**Given passage**

In the present study, homemade ginkgo tea and ginkgo wine from China were prepared according to experience described before [5,6,12]. Green leaves in autumn are recommended for collection for industrial processing [19,35]. Naturally senescent yellow leaves are considered to contain a higher level of some specific compounds (e.g., terpene trilactones) [22]. Meanwhile, it is common for elders to collect ginkgo leaves in late autumn for personal use in China. Additionally, considering the experience used among elders and the extraction efficacy in the food industry, GL and YL powder in autumn with ultrasound treatment were selected to prepare the GBE drinks [25,36]. The prepared GBE infusion presented a varied yellow color, which was consistent with that of commercial ginkgo tea [9].

**Entries provided**

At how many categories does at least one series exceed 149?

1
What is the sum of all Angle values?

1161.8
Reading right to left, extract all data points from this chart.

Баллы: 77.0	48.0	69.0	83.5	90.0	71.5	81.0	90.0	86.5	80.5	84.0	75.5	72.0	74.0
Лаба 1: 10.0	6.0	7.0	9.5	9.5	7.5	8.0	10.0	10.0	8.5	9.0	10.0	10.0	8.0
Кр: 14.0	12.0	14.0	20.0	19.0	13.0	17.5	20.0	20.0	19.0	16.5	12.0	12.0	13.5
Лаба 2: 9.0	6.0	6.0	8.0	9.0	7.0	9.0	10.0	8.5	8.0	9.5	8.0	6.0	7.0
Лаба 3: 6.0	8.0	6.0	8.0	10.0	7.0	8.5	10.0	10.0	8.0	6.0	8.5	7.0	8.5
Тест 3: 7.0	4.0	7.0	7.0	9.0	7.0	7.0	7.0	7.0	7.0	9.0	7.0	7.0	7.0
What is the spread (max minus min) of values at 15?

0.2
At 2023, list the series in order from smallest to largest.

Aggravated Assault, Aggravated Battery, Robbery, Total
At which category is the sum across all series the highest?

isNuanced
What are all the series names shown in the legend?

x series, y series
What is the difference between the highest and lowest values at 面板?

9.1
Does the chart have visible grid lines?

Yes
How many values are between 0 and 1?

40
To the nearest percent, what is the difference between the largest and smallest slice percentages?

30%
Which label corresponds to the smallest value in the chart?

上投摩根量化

**Activity**
Pick up the study text on preparing ginkgo tea and ginkgo wine after its last sentence and carry it on.

**Reply**
The contents of total flavonoids in drinks and plant extracts are believed to be associated with their health-promoting properties [37,38]. Although the levels of the total flavonoids are not mentioned in pharmacopoeias of Chp2020, EP8.0 and pharmacopeia USP36, they are always required for traditional Chinese medicine production and the management standards of GBE50 [19,39,40]. In our study, the levels of total flavonoids in the GBE drinks were about 4.83–8.58 mg/g·DW, which were equal to 12.08–21.45% under a solid-to-liquid ratio of 1:40. The values were significantly lower than the criterion (44.0–55.0%) of GBE50 [40]. This suggested that the homemade GBE drinks from autumn in this study were substandard GBE products, considering the levels of the total flavonoids. Additionally, the levels of total flavonoids from YL were significantly higher than that from GL, which was consistent with the tendency of antioxidant capacities (Figure 2c). Meanwhile, the antioxidant capacities of the ginkgo tea and ginkgo wine were higher than those of the typical Chinese Baijiu tested in this study, which was in line with former research [15]. This suggested that homemade GBE drinks obtain their potential healthcare effects by the process of antioxygenation, but the content of total flavonoids was significantly lower than the criterion of GBE50 in this study.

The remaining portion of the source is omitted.